If we now choose to see the earthquakes between 2020 and 2021, we can see a considerable increase in seismic activity.

Finally, we can check the seismic activity during 2021. The image speaks for itself.

We can choose a record on September 12th 2021, one week before the eruption started (3:13 am, Fuencaliente de La Palma, magnitude 3.3) and obtain a probability of eruption of 54.88%. For the day on which the longest registered eruption started, September 19th 2021, we obtain a probability of 83.58% for an earthquake recorded at 6:28 in El Paso, also with a magnitude of 3.3. 

RESULTS

Even though this data app is just a simple example of data retrieval, data visualization and model inference, we can highlight the following results:

  • The number of earthquakes increased dramatically over the last months before the eruption in September 2021 (the largest ever registered for this volcano).
  • According to the trained model, which achieved a precision of 67%, a recall of 52% and an F1-score of 57%, some earthquakes indicated imminent volcanic activity even one week before the first eruption happened.

  • The data corresponding to some earthquakes on the same day in which the longest eruption started indicate a probability of eruption of 83.58%.

HOW DOES SHAPELETS HELP SOLVE THIS CHALLENGE?

In this use case, Shapelets facilitates building a data app that can retrieve earthquake data from a public database using HTTP requests.
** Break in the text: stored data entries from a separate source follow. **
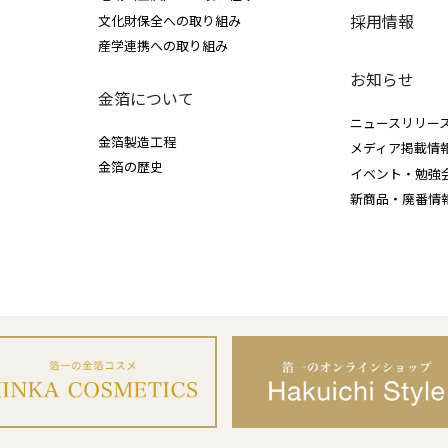
採用情報
文化財保全への取り組み
産学連携への取り組み
お知らせ
金箔について
ニュースリリー
金箔製造工程
メディア掲載情
金箔の歴史
イベント・勉強
新商品・廃番情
It also allows to easily build powerful geographical visualizations with the retrieved data. Finally, it allows to use trained models to run inferences on them with the retrieved data, obtaining predictions with a simple click.

CLOSURE

With this use case, we have learnt about earthquakes, volcanic eruptions and the relationship between them. We have built an app that can help the user retrieve data from a third-party provider, in this case the Spanish National Geographic Institute, visualize this data in geographic maps and use it to make predictions. Similar tasks can be performed using other types of data: meteorological, geological or astronomic data in order to visualize and analyse it, build models, and share the predictions of those models seamlessly with your team.